Reliability and Security

Our research focuses on the evaluation and design of dependable cyber-physical systems, extreme-scale systems, and cloud computing infrastructures. We tackle security and reliability problems using field data collected from real-world computing environments. Such data are an invaluable resource that allows us to analyze and accurately understand trusted system operation and failure conditions that cannot be recreated in synthetic environments.

Our projects span probabilistic graphical models and game theory for the detection of and response to attacks against large-scale computer networks, the combined analysis of cyber and physical domain data for preemptive detection of unreliable operation in cyber-physical systems, new methods to characterize and measure failures in extreme-scale systems from large volumes of heterogeneous data, fault injection campaigns on real systems, and the formal verification of dependability in cloud infrastructures using traces from virtualized environments.

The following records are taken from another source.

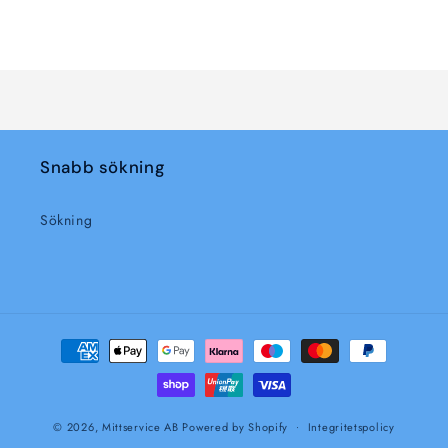
för
för
Laddar
Default
Default
Title
Title
...
Snabb sökning
Sökning
Betalningsmetoder
© 2026,
Mittservice AB
Powered by Shopify
Integritetspolicy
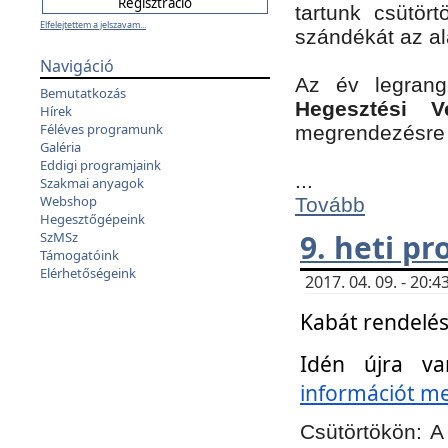
tartunk csütört
Elfelejtettem a jelszavam...
szándékát az a
Navigáció
Az év legran
Bemutatkozás
Hegesztési V
Hírek
Féléves programunk
megrendezésre 
Galéria
Eddigi programjaink
...
Szakmai anyagok
Webshop
Tovább
Hegesztőgépeink
9. heti p
SzMSz
Támogatóink
Elérhetőségeink
2017. 04. 09. - 20
Kabát rendelés
Idén újra va
információt meg
Csütörtökön:
A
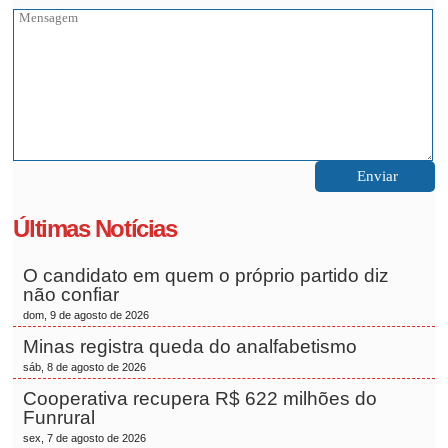
Últimas Notícias
O candidato em quem o próprio partido diz
não confiar
dom, 9 de agosto de 2026
Minas registra queda do analfabetismo
sáb, 8 de agosto de 2026
Cooperativa recupera R$ 622 milhões do
Funrural
sex, 7 de agosto de 2026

We test methods for increased dependability on production systems, such as a Raven surgical robot, Cray supercomputers, and the National Center for Supercomputing Applications (NCSA) computing infrastructures. We collaborate with industry and national labs, such as Los Alamos National Lab, NERSC, Sandia National Labs, Cray, IBM, Microsoft, and Nokia-Bell Labs.

 

Data-driven Reliability:

This branch of research is focused on improving the reliability of extreme-scale systems and cyber-physical systems. Our methods include extensive measurements of large volumes of failure data (e.g., event logs, performance counters, metrics) and incident reports (i) from supercomputers in national labs, and (ii) from surgical robots operation. For both surgical robots and supercomputers, we execute extensive fault injection campaigns aimed at validating and improving our understanding of failure modes in the real systems.

 

Data-driven Security:

This branch of research is focused on the preemptive detection and mitigation of suspicious operations in large-scale interconnected networks and critical systems. The case studies considered are large-scale computing systems, cloud computing infrastructures, and cyber-physical systems, including power grids and industrial control systems.

 

Dependability Assessment Tools:

Smartmalware

Machine learning has been studied in and applied to various domains, solving problems with intelligence derived from data. The domain of cybersecurity has adopted this data-driven technology to advance intrusion detection methods. Various aspects of machine learning for cybersecurity have been studied. However, not much work has considered the possibility that such technology can be used against security. How can malware evolve with support from machine learning algorithms? Are we prepared for such advanced threat? In preparation of possible advanced threats, we investigate the possibility of smart malware – advanced malware embedded with machine learning algorithms.

For varying computing applications (e.g., large computing infrastructure, cyber-physical systems, or robots) we characterize the computational workload. Based on the distinct characteristics of different systems, we determine procedures in a security attack that can be replaced by data-driven algorithms. For such procedures, we design and implement potential threats that utilize machine learning algorithms to minimize attacker (human) intervention. The new threats are tested and evaluated in simulated environments (if not in the physical systems). In addition to demonstrating the potential threat, we evaluate and address the limitation of current detection methods against advanced threats.

 

Kaleidoscope : Bringing AI techniques to system resilience

Highly complex distributed and parallel computing systems and services experience frequent reliability failures and performance-anomalies (e.g., tail latency). These events can result in loss of availability, application failures and performance-loss; consequently, leading to loss of computational resources and PR nightmares for cloud-providers. Such issues can stem from random component failures, resource contention issues, design bugs or configuration problems. To address these challenges, we have built a suite of tools under the umbrella of Kaleidoscope project that combines probabilistic machine-learning methods with deep understanding of design and implementation of underlying computing system and application to enable the following:

  1. Design of resilience and performance metrics that allow field-failure study of error logs and performance metrics to understand failure and resource contention in system/applications causing outages or performance anomalies
  2. Design and deployment of smart-monitors on large-scale production systems that proactively exposes system and applications health-related issues.
  3. Detection and localization of performance anomalies and failures at runtime.
  4. Mining of failure scenarios, systematic issues (including bugs and design gaps) and configuration issues using guided fault-injection methods with the objective of breaching the system key performance indicators (such as availability, reliability or safety).
  5. Design of response and mitigation system to handle user traffic under failure and performance anomalies.